Task directions: Every line of the data, first to last, must be written out unchanged.
*** Available data ***
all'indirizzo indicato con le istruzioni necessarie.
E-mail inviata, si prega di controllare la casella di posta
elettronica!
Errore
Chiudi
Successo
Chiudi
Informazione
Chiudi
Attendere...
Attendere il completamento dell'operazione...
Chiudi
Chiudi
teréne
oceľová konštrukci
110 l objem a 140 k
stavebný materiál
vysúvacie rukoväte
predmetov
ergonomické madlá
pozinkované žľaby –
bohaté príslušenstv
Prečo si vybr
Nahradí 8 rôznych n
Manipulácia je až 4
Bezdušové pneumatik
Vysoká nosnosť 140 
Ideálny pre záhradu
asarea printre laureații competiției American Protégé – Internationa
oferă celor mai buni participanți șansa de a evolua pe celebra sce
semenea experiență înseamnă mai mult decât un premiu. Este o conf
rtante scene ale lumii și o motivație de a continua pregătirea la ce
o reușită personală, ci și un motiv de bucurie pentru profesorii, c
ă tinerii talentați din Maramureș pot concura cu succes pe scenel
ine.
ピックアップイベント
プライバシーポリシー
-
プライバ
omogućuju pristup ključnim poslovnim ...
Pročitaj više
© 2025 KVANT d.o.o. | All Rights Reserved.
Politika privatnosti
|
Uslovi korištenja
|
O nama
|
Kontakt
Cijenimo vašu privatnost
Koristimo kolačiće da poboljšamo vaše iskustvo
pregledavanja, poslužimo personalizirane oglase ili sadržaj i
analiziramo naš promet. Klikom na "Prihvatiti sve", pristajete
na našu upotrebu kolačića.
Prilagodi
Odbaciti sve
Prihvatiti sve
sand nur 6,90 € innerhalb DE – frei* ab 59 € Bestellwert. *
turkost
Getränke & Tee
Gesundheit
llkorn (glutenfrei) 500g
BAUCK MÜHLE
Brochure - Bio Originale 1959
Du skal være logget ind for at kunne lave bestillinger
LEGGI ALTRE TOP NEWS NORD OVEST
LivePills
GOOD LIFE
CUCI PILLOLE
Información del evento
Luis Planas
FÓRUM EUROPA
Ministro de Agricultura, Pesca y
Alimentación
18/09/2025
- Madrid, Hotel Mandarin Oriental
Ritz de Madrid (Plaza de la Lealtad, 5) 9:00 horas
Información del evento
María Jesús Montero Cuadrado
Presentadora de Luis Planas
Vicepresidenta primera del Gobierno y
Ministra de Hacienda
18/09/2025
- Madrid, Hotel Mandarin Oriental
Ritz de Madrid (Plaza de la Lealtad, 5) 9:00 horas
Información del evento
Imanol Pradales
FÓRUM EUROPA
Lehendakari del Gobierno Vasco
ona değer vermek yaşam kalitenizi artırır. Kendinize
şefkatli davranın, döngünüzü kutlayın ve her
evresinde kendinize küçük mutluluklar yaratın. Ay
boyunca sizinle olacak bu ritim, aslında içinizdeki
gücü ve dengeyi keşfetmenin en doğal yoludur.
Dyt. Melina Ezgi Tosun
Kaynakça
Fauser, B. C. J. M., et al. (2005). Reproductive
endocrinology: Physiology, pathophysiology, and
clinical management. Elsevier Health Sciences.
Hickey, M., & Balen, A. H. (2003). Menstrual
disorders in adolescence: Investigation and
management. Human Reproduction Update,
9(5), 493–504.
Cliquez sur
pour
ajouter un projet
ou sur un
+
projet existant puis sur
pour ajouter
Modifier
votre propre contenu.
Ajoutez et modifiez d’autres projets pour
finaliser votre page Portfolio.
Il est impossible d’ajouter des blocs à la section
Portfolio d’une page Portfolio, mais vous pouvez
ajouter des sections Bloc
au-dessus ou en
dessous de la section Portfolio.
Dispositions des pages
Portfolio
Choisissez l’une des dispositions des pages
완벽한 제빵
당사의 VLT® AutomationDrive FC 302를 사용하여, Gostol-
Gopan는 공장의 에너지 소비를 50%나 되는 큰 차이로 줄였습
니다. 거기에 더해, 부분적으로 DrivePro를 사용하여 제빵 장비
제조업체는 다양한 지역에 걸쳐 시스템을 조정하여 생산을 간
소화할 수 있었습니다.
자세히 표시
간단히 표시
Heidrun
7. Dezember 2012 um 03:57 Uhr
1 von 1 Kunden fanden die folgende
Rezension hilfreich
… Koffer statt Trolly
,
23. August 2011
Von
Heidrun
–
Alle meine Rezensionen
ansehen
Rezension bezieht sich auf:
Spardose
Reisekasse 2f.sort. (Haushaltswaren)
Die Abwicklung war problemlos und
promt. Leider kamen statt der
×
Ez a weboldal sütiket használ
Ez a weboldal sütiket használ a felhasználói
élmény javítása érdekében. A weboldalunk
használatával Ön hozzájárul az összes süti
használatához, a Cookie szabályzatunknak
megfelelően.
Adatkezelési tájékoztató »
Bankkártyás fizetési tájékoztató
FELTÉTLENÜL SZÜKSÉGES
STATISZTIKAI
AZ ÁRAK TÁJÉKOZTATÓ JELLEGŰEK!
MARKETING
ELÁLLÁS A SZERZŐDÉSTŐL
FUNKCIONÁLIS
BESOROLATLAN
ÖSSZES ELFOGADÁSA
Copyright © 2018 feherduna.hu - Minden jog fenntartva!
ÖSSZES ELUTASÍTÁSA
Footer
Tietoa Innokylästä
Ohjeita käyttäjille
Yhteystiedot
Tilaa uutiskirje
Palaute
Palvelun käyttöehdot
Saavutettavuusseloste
*** End of Available data ***
The answer:
all'indirizzo indicato con le istruzioni necessarie.
E-mail inviata, si prega di controllare la casella di posta
elettronica!
Errore
Chiudi
Successo
Chiudi
Informazione
Chiudi
Attendere...
Attendere il completamento dell'operazione...
Chiudi
Chiudi
teréne
oceľová konštrukci
110 l objem a 140 k
stavebný materiál
vysúvacie rukoväte
predmetov
ergonomické madlá
pozinkované žľaby –
bohaté príslušenstv
Prečo si vybr
Nahradí 8 rôznych n
Manipulácia je až 4
Bezdušové pneumatik
Vysoká nosnosť 140 
Ideálny pre záhradu
asarea printre laureații competiției American Protégé – Internationa
oferă celor mai buni participanți șansa de a evolua pe celebra sce
semenea experiență înseamnă mai mult decât un premiu. Este o conf
rtante scene ale lumii și o motivație de a continua pregătirea la ce
o reușită personală, ci și un motiv de bucurie pentru profesorii, c
ă tinerii talentați din Maramureș pot concura cu succes pe scenel
ine.
ピックアップイベント
プライバシーポリシー
-
プライバ
omogućuju pristup ključnim poslovnim ...
Pročitaj više
© 2025 KVANT d.o.o. | All Rights Reserved.
Politika privatnosti
|
Uslovi korištenja
|
O nama
|
Kontakt
Cijenimo vašu privatnost
Koristimo kolačiće da poboljšamo vaše iskustvo
pregledavanja, poslužimo personalizirane oglase ili sadržaj i
analiziramo naš promet. Klikom na "Prihvatiti sve", pristajete
na našu upotrebu kolačića.
Prilagodi
Odbaciti sve
Prihvatiti sve
sand nur 6,90 € innerhalb DE – frei* ab 59 € Bestellwert. *
turkost
Getränke & Tee
Gesundheit
llkorn (glutenfrei) 500g
BAUCK MÜHLE
Brochure - Bio Originale 1959
Du skal være logget ind for at kunne lave bestillinger
LEGGI ALTRE TOP NEWS NORD OVEST
LivePills
GOOD LIFE
CUCI PILLOLE
Información del evento
Luis Planas
FÓRUM EUROPA
Ministro de Agricultura, Pesca y
Alimentación
18/09/2025
- Madrid, Hotel Mandarin Oriental
Ritz de Madrid (Plaza de la Lealtad, 5) 9:00 horas
Información del evento
María Jesús Montero Cuadrado
Presentadora de Luis Planas
Vicepresidenta primera del Gobierno y
Ministra de Hacienda
18/09/2025
- Madrid, Hotel Mandarin Oriental
Ritz de Madrid (Plaza de la Lealtad, 5) 9:00 horas
Información del evento
Imanol Pradales
FÓRUM EUROPA
Lehendakari del Gobierno Vasco
ona değer vermek yaşam kalitenizi artırır. Kendinize
şefkatli davranın, döngünüzü kutlayın ve her
evresinde kendinize küçük mutluluklar yaratın. Ay
boyunca sizinle olacak bu ritim, aslında içinizdeki
gücü ve dengeyi keşfetmenin en doğal yoludur.
Dyt. Melina Ezgi Tosun
Kaynakça
Fauser, B. C. J. M., et al. (2005). Reproductive
endocrinology: Physiology, pathophysiology, and
clinical management. Elsevier Health Sciences.
Hickey, M., & Balen, A. H. (2003). Menstrual
disorders in adolescence: Investigation and
management. Human Reproduction Update,
9(5), 493–504.
Cliquez sur
pour
ajouter un projet
ou sur un
+
projet existant puis sur
pour ajouter
Modifier
votre propre contenu.
Ajoutez et modifiez d’autres projets pour
finaliser votre page Portfolio.
Il est impossible d’ajouter des blocs à la section
Portfolio d’une page Portfolio, mais vous pouvez
ajouter des sections Bloc
au-dessus ou en
dessous de la section Portfolio.
Dispositions des pages
Portfolio
Choisissez l’une des dispositions des pages
완벽한 제빵
당사의 VLT® AutomationDrive FC 302를 사용하여, Gostol-
Gopan는 공장의 에너지 소비를 50%나 되는 큰 차이로 줄였습
니다. 거기에 더해, 부분적으로 DrivePro를 사용하여 제빵 장비
제조업체는 다양한 지역에 걸쳐 시스템을 조정하여 생산을 간
소화할 수 있었습니다.
자세히 표시
간단히 표시
Heidrun
7. Dezember 2012 um 03:57 Uhr
1 von 1 Kunden fanden die folgende
Rezension hilfreich
… Koffer statt Trolly
,
23. August 2011
Von
Heidrun
–
Alle meine Rezensionen
ansehen
Rezension bezieht sich auf:
Spardose
Reisekasse 2f.sort. (Haushaltswaren)
Die Abwicklung war problemlos und
promt. Leider kamen statt der
×
Ez a weboldal sütiket használ
Ez a weboldal sütiket használ a felhasználói
élmény javítása érdekében. A weboldalunk
használatával Ön hozzájárul az összes süti
használatához, a Cookie szabályzatunknak
megfelelően.
Adatkezelési tájékoztató »
Bankkártyás fizetési tájékoztató
FELTÉTLENÜL SZÜKSÉGES
STATISZTIKAI
AZ ÁRAK TÁJÉKOZTATÓ JELLEGŰEK!
MARKETING
ELÁLLÁS A SZERZŐDÉSTŐL
FUNKCIONÁLIS
BESOROLATLAN
ÖSSZES ELFOGADÁSA
Copyright © 2018 feherduna.hu - Minden jog fenntartva!
ÖSSZES ELUTASÍTÁSA
Footer
Tietoa Innokylästä
Ohjeita käyttäjille
Yhteystiedot
Tilaa uutiskirje
Palaute
Palvelun käyttöehdot
Saavutettavuusseloste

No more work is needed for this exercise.